Auch meine Frau und ich fanden nach längeren Diskussionen mit anderen Konzert-Besuchern, die unsere Plätze okkupiert hatten doch noch zwei Sitzgelegenheiten. Dies obwohl die Nachfrage beim Ordnungs-Dienst (ebenfalls eine einzelne Person…) nichts gefruchtet hatte und uns nahegelegt worden war einfach die Darwinsche -Gesetzmäßigkeit anzuwenden und uns ohne Rücksicht auf Verluste da hinzusetzen wo noch niemand anderer sei. Später eintreffende Gabriel-Fans mit rechtmäßigen Karten könnten ohne weiteres ignoriert werden.

Okay! Auch gut! Das Recht der Stärkeren bzw. früher Eingetroffenen…

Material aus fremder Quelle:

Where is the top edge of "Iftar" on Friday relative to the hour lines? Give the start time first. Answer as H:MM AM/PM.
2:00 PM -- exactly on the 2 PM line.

Hauptsache die Ruhe bewahren! Niemals die Nerven verlieren war das Gebot der Stunde.

Wie heißt doch einer der größten Hits von Peter Gabriel? ,,Dont give up“!

Passt doch!

Zu den Klängen von ,,In your eyes“ und ,,Solsburry Hills“ entfernte das Publikum dann auch noch die lästigen Stühle im Bereich vor der Bühne.

Die Zeit zum Tanzen war angebrochen.

Das Leben kann so schön sein.

Auch ohne Organisation!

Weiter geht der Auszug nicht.